▶ _TRY IT_
Determine how many lines in the following listing include "Right". Respond with that number only.

--- THE INPUT Enclosed Below ---

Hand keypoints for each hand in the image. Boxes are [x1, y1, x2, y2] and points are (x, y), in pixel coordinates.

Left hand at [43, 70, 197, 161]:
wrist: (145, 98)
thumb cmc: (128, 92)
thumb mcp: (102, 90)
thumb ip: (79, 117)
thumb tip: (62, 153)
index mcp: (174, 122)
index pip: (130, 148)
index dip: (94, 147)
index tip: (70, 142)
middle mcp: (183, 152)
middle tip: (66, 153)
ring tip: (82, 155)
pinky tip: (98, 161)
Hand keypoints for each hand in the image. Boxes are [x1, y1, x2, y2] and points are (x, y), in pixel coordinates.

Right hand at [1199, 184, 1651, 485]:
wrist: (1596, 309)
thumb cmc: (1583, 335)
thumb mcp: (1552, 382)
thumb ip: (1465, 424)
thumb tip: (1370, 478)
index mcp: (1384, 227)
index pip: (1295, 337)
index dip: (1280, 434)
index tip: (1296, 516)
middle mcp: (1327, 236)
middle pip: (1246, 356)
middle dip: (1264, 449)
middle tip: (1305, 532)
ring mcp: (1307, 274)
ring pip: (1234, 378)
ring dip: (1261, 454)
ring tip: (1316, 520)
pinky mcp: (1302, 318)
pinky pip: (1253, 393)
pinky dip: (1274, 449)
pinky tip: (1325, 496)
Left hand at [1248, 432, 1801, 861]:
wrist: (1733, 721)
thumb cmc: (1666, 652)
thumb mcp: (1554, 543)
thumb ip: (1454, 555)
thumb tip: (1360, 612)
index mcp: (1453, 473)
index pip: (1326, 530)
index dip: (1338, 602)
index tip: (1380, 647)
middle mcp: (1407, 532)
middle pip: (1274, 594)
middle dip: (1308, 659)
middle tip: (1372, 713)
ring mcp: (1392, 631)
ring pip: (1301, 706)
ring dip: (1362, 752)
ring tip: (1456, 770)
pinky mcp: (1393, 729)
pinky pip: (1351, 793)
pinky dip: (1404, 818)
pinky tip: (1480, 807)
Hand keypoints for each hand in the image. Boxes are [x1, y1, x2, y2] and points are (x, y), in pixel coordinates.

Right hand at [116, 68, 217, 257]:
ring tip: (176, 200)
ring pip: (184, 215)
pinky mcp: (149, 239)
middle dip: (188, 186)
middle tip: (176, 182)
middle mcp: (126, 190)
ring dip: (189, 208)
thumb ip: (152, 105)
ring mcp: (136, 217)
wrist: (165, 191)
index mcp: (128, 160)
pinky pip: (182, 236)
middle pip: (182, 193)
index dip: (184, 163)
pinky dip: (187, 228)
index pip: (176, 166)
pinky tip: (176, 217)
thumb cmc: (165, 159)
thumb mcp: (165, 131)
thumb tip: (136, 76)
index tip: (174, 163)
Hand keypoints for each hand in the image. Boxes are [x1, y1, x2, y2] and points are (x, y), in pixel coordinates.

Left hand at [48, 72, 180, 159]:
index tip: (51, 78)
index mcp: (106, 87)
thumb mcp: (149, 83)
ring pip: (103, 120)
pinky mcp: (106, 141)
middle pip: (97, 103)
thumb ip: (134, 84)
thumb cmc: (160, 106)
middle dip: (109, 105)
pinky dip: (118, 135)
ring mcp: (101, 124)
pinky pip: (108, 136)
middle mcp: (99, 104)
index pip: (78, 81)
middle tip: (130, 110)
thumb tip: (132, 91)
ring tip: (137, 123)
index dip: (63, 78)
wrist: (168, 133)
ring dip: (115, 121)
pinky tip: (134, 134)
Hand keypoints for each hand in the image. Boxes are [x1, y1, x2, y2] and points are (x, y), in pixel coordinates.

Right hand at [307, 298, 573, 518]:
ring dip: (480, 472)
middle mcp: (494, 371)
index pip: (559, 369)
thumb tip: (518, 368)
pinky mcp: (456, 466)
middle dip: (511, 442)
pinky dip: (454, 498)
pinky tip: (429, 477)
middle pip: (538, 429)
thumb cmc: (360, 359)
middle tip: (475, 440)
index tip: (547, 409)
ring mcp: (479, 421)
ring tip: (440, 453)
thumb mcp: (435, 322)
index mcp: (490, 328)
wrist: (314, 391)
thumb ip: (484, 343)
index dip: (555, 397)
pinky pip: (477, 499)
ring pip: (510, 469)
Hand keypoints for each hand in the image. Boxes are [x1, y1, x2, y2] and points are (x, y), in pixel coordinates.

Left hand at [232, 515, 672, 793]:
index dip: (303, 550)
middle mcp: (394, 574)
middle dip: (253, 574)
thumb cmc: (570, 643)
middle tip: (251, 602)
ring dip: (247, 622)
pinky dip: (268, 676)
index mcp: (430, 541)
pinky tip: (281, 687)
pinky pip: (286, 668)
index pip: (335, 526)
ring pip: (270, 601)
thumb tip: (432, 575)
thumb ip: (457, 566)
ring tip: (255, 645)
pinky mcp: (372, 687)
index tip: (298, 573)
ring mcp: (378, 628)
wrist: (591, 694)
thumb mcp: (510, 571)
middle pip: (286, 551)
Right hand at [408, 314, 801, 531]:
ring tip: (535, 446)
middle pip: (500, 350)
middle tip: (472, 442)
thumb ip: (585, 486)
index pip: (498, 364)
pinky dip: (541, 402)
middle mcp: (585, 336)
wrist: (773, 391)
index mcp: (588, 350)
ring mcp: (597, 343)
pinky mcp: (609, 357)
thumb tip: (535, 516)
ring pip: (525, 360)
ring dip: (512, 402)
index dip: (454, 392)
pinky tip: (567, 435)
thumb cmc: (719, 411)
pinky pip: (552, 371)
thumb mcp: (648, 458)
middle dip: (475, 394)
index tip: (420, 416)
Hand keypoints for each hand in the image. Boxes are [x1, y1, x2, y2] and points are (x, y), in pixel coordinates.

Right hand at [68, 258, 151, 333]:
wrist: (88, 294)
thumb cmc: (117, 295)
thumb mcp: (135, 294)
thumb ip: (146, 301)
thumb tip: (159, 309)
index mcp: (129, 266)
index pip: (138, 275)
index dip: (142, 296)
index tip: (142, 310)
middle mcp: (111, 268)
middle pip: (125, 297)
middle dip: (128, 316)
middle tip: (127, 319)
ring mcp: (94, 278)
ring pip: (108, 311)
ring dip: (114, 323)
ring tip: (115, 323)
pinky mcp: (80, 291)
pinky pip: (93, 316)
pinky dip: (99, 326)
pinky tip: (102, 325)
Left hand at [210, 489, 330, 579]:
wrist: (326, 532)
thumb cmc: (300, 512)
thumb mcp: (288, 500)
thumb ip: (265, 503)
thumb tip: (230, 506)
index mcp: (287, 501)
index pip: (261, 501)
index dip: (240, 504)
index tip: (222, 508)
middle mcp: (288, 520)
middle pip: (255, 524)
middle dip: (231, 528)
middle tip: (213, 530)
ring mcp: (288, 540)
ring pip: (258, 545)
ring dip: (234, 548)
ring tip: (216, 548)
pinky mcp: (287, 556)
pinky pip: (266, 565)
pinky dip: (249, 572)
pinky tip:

--- End of Enclosed THE INPUT ---

▶ _YOUR RESPONSE_
5